Liberals who have been bombed acknowledge ugly realities rather than relying on progressive pieties. They recognize the moral and mortal challenge of Islam's addiction to terror. They understand that the polluted political cultures spawning terrorism abhor the West and disdain compromise. Rather than asking "what did we do to deserve this," liberals who have been bombed wonder "what must we do to stop it?"
David Horovitz is one such distressed progressive. In his compelling new book, Horovitz vividly captures the terror-induced fear overshadowing the most mundane tasks in Israel today, as well as the despair of those who mistook Yasser Arafat for Nelson Mandela.
The editor of The Jerusalem Report, Horovitz championed the Oslo peace process and still remains "as ready as I ever was to support the most dramatic territorial compromise in the cause of true peace." He denies that he has "moved to the right" and reaffirms his liberal credentials by deeming Israel's settlement policy "catastrophic." He warmly recalls the innocent days of the 1990s, when he visited Bethlehem and other Palestinian cities freely, safely, optimistically.
Yet Horovitz's dreams of peace do not blind him to the causes of what should be called Arafat's war.
Deftly mixing reportage with analysis, Horovitz proves that the turn from the generous Ehud Barak-Bill Clinton offer at Camp David in July 2000 to the terror wave launched two months later reflected Arafat's deliberate attempt to destroy Israel.
This claim does not pretend that Israel is perfect - Horovitz "know[s] from personal experience that Barak can be frustrating to work with" and regularly criticizes Barak's successor, Ariel Sharon. Nor does this claim negate Palestinian suffering.
But, considering how close the Palestinians came to getting a state, Horovitz proclaims that "only the willfully self-delusional - on the far left in Israel, in too much of Europe, in parts of the United States (including some well-meaning souls within the Jewish community)" can blame Israel for Oslo's collapse.
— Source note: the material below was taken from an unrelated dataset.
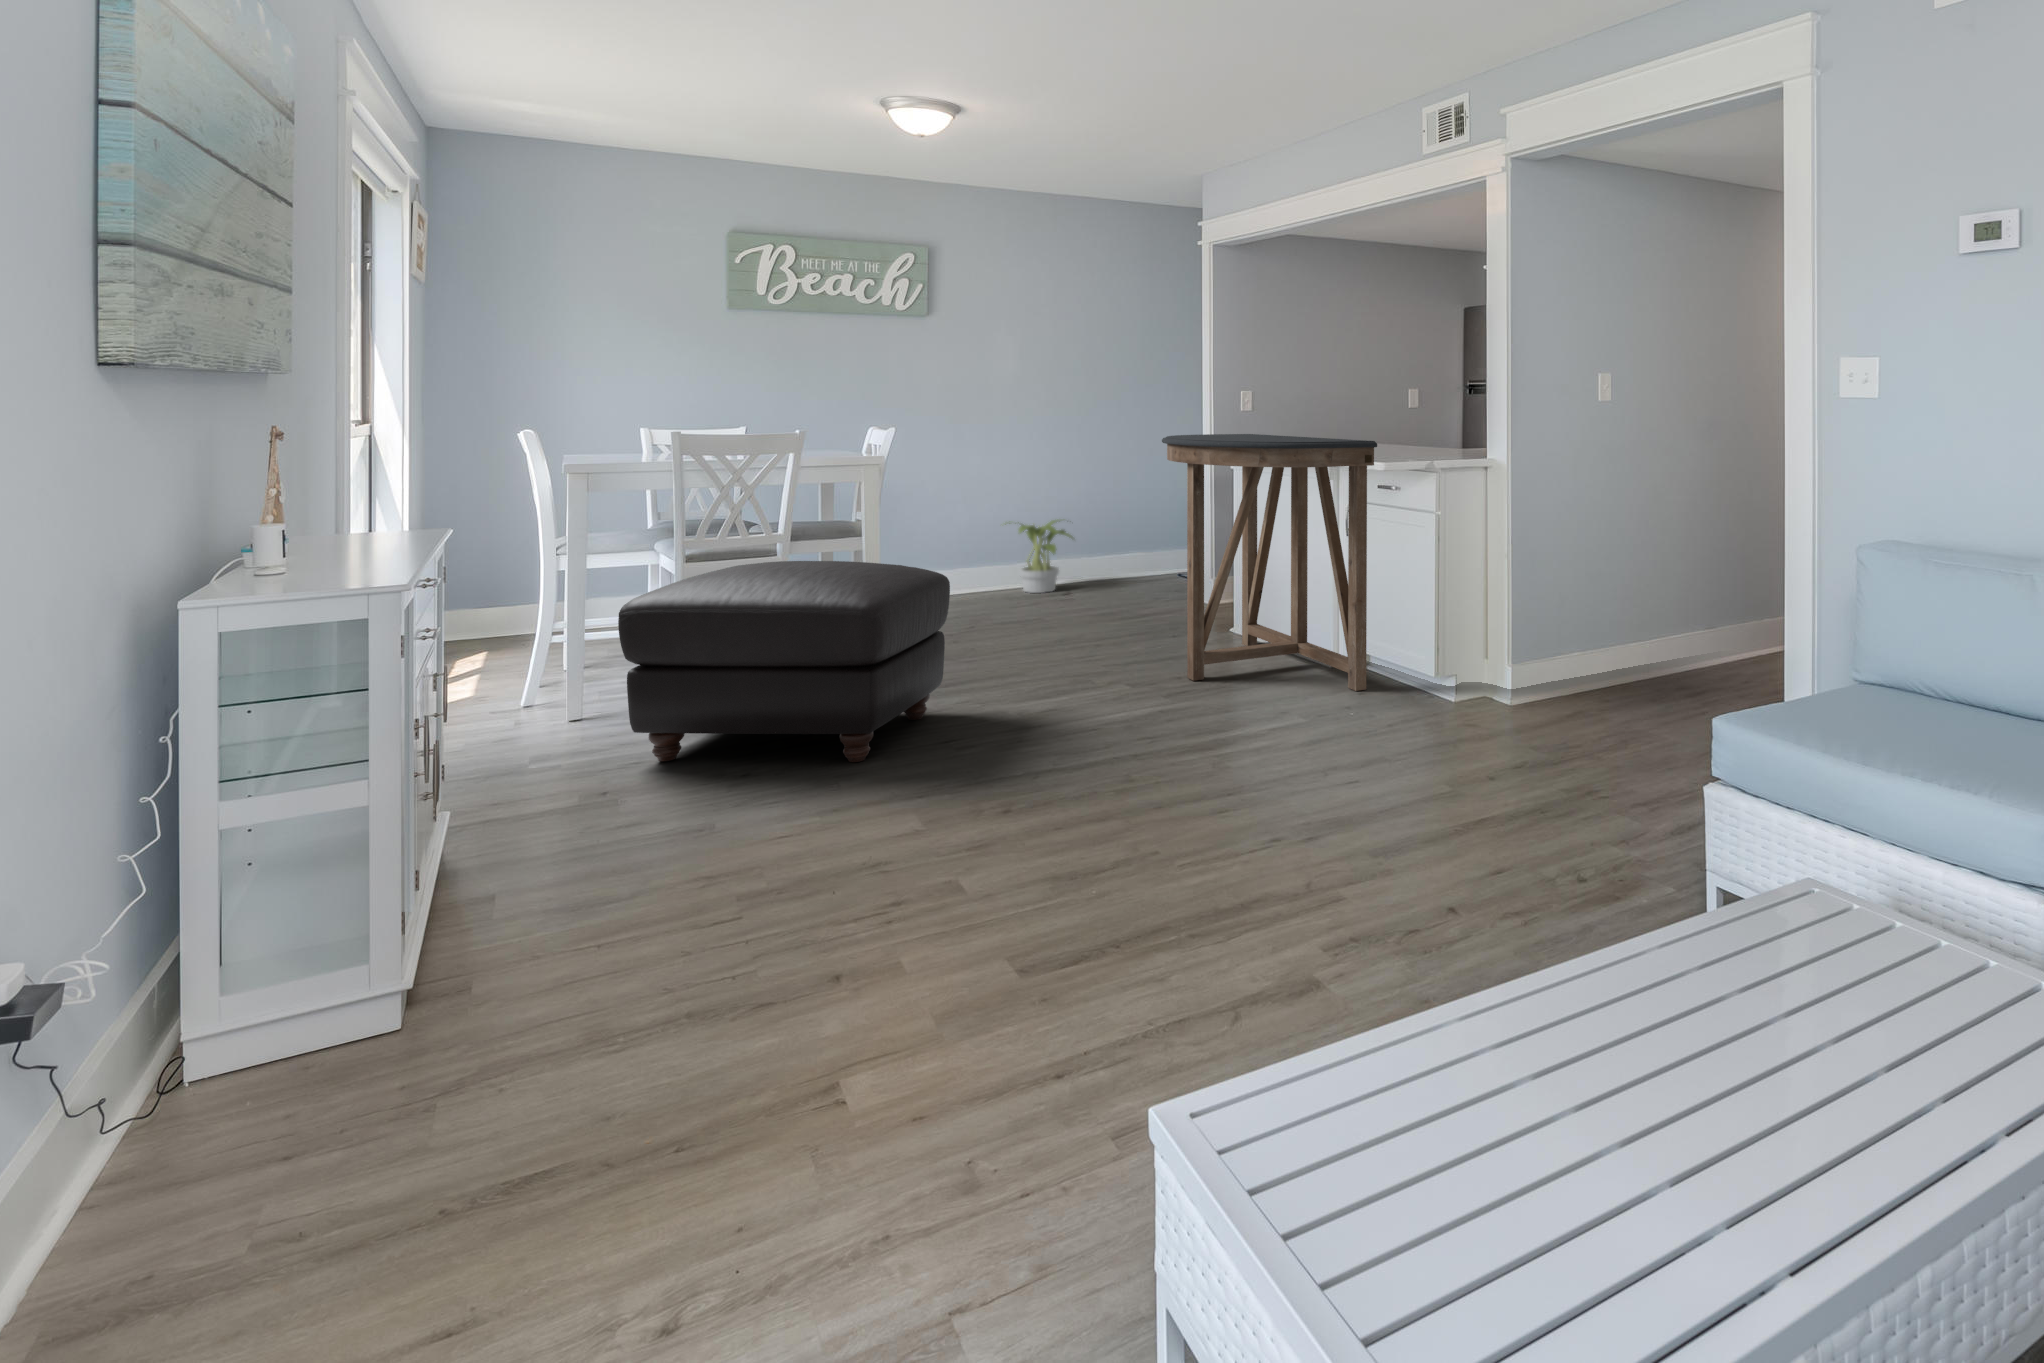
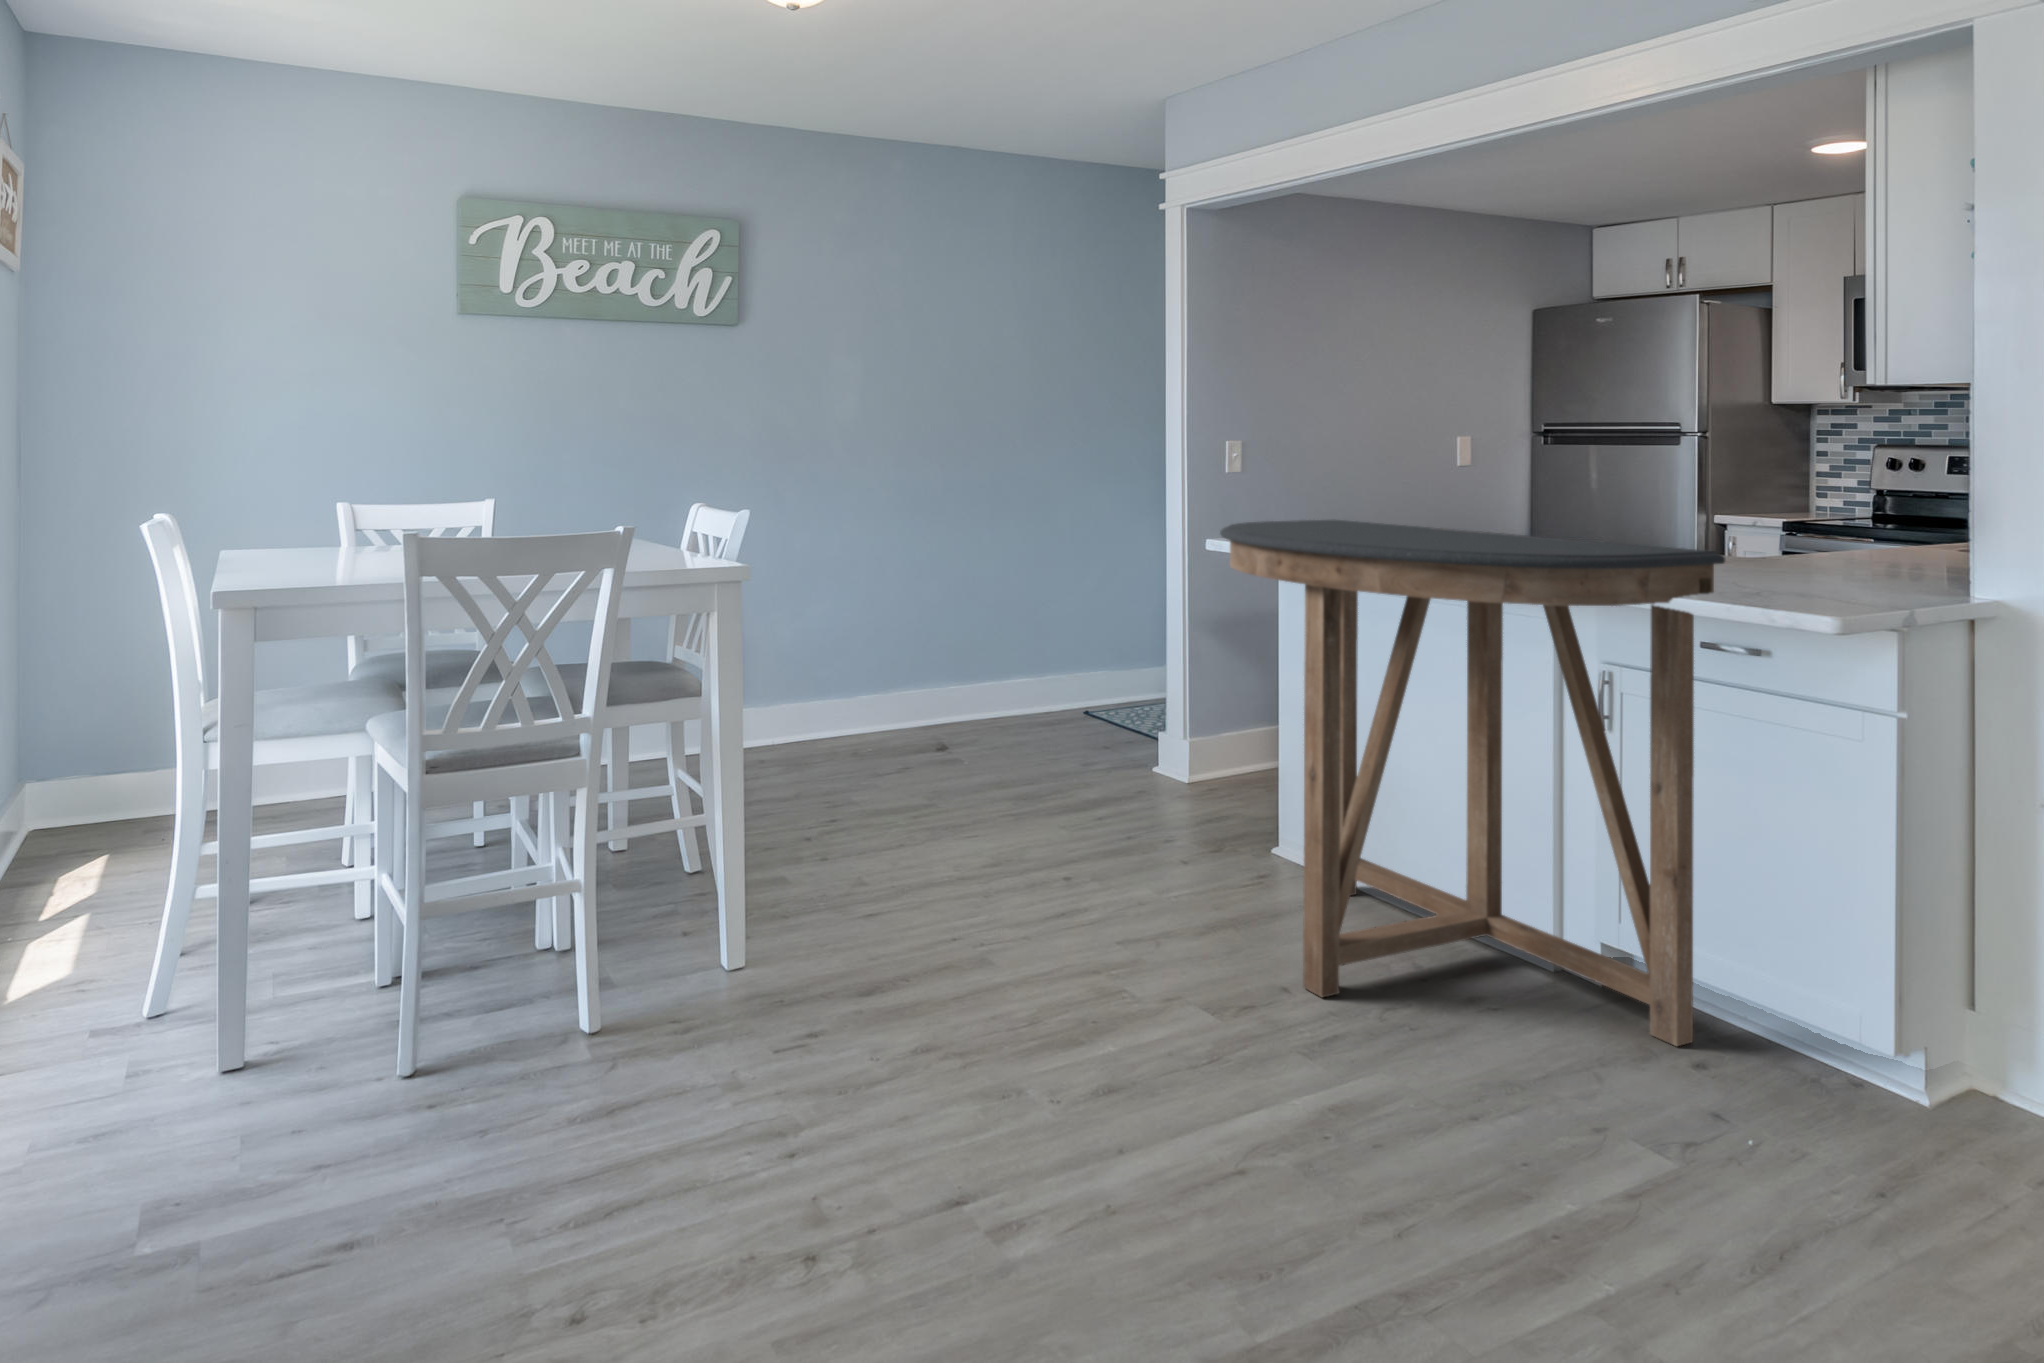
potted plant: present [1009,519,1073,593] -> none [847,636,960,753]
ottoman: present [618,561,950,762] -> none [312,784,912,1267]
King Solomon himself could not have diverted Arafat from his murderous mission.
This conclusion has plunged Horovitz into "the Second Battlefield," the fight for Israel in the media and on campuses. This book helps, testifying to the evils of terrorism, blaming the Palestinians for their war, while still noting the peace-seekers on both sides who might shape a positive future.
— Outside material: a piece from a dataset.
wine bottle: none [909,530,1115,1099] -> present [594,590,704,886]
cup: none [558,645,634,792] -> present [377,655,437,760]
In his meditation on the spiritual resistance modern Israelis have exhibited, Horovitz states that while the wave of terror has only strengthened his resolve to build the Jewish state, he also needs to hope for a better day for himself and his children.
One morning, Horovitz's wife Lisa passed the burning hulk of a bus while commuting. She had the presence of mind to tell their children to avert their eyes.
In the Middle East today, parents on one side try to protect their children from even seeing suffering, while too many on the other side deploy their children to impose such suffering; one side kills reluctantly, unhappily, defensively, while too many on the other side target pizza-eaters and bus passengers deliberately, gleefully, sadistically.
Alas, too much of the world reduces this tale to a "cycle of violence" all-things-are-equal narrative - then indicts Israel for the crimes of self-defense. Amid such hypocrisy, we need more clear-eyed observers such as David Horovitz to defy the conventional wisdom, lead the intellectual charge against the terrorists and their fellow-travelers, while still hoping for - and working toward - peace.
Gil Troy teaches history at McGill University and is the author of "Why I Am a Zionist."